Like many retailers, Macy’s Inc. (NYSE: M) was hurt by the COVID-19 pandemic that led to store closures and disruption of operations. These headwinds took a toll on the company’s second quarter 2020 results as well, leading to a 36% decline in net sales and an adjusted loss of $0.81 per share. Despite the year-over-year drop, both the top and bottom line numbers were better than what analysts had predicted.
The stock has dropped over 54% since the beginning of the year and over 19% over the past three months. For the back half of the year, Macy’s is banking on the upcoming holiday season and has quite an elaborate strategy to take advantage of the period.
Macy’s strategy focuses first on recovery and then on driving growth in the top and bottom lines. As several of its rivals in the retail industry continue to struggle or close down, the company sees opportunities to acquire new customers and gain market share.
Stores
During the second quarter, Macy’s saw sales decline 61% year-over-year at its stores. The company managed to reopen almost all its stores by the end of June with sequential improvement each month during the quarter. Despite the resurgence of COVID-19 in some places, the decline in store sales slowed to reach 40% in July.
Macy’s stores form a key part of its holiday strategy. The company’s G150 strategy, which focuses on updating old stores and bringing new brands and experiences to select stores, is paying off. Through this initiative, Macy’s upgraded the stores that accounted for half of its 2019 brick-and-mortar sales and expects the benefits from these investments to continue.
The company is working on improving its fulfilment strategies to reduce friction for the customer irrespective of the way they choose to shop, be it in-store or buy online and pick up curb-side etc. It will also be taking steps to control occupancy levels like having separate areas for returns and pickups. The retailer is also adjusting its promotional calendar to spread out traffic to its stores.
Digital
In the absence of stores, the digital channel gained momentum helping to offset the weakness. During the second quarter, the digital business grew by 53% while digital penetration across the company increased to 54%, up around 10% from the first quarter.
However digital stress moderated by the end of the quarter as stores improved, with July penetration coming in at 42% on digital growth of 25%. The company expects this moderation to continue into the fall.

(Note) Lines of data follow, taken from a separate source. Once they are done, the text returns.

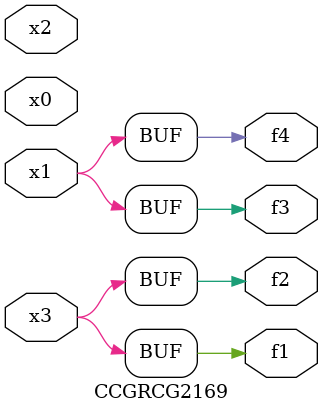
<source format=v>
module CCGRCG2169(
	input x0, x1, x2, x3,
	output f1, f2, f3, f4
);
	assign f1 = x3;
	assign f2 = x3;
	assign f3 = x1;
	assign f4 = x1;
endmodule

</source>
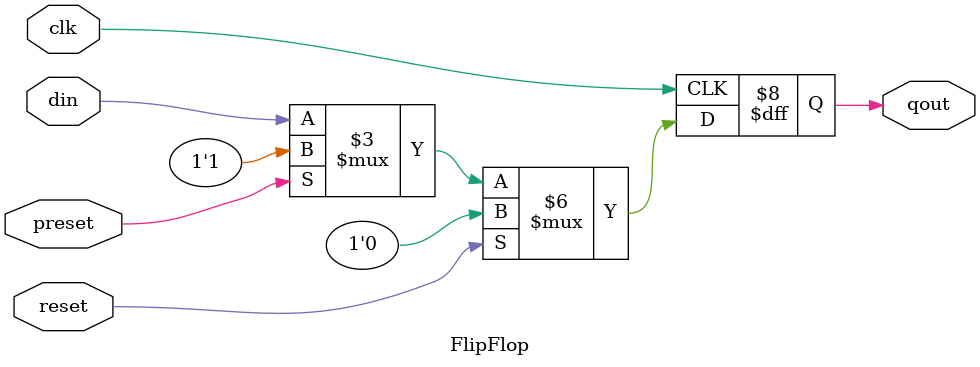
<source format=v>
`timescale 1ns/100ps
module FlipFlop(preset, reset, din, clk, qout);
	input preset, reset, din, clk;
	output qout;
	reg qout;
	always @(posedge clk) begin
		if(reset) qout <= #7 0;
		else if(preset) qout <= #7 1;
		else
			qout <= #8 din;
	end
endmodule

</source>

For the holiday season, Macy’s is adjusting its assortment to meet trending demands and also improving product availability information to improve the customer experience. The retailer is also providing more shipping options and better clarity on delivery dates.
Digital growth has significantly accelerated in the past three months and companies that invest in their digital retail infrastructure have significant opportunity going forward. Macy’s will focus on investing strategically in improving its digital experience across both dot.com and its app, growing its omnichannel customer base and driving profitable digital growth.
Categories
During the second quarter, Macy’s saw strength in the home category, particularly in housewares and textiles. The fine jewelry, fragrances, activewear and sleepwear categories also saw good demand while categories such as dresses, men’s tailored, and luggage witnessed softness due to reduced travel and work-from-home trends.
The dresses and men’s tailored businesses saw a sales decline of around 70% in spring and the company does not expect this business to see an immediate return to growth. On the basis of current demand and future potential, Macy’s has identified four categories in its segments to focus on in order to grow its market position and drive profitable growth over a multi-year horizon.
These categories, which are called Focus Four, will be fine jewelry, beauty, furniture and mattresses, and Backstage off-price in Macy’s and luxury, advanced contemporary, textiles and The Outlet off-price in Bloomingdale.
Macy’s will also focus on maximizing its high margin private brand offering. While the company saw some weakness in private brand apparel, the home and accessories category saw strong performance. Macy’s intends to increase the penetration in private brands to 25%.
All in all, strong execution of its strategies and improving the customer experience remains the key priority for Macy’s during the holiday season.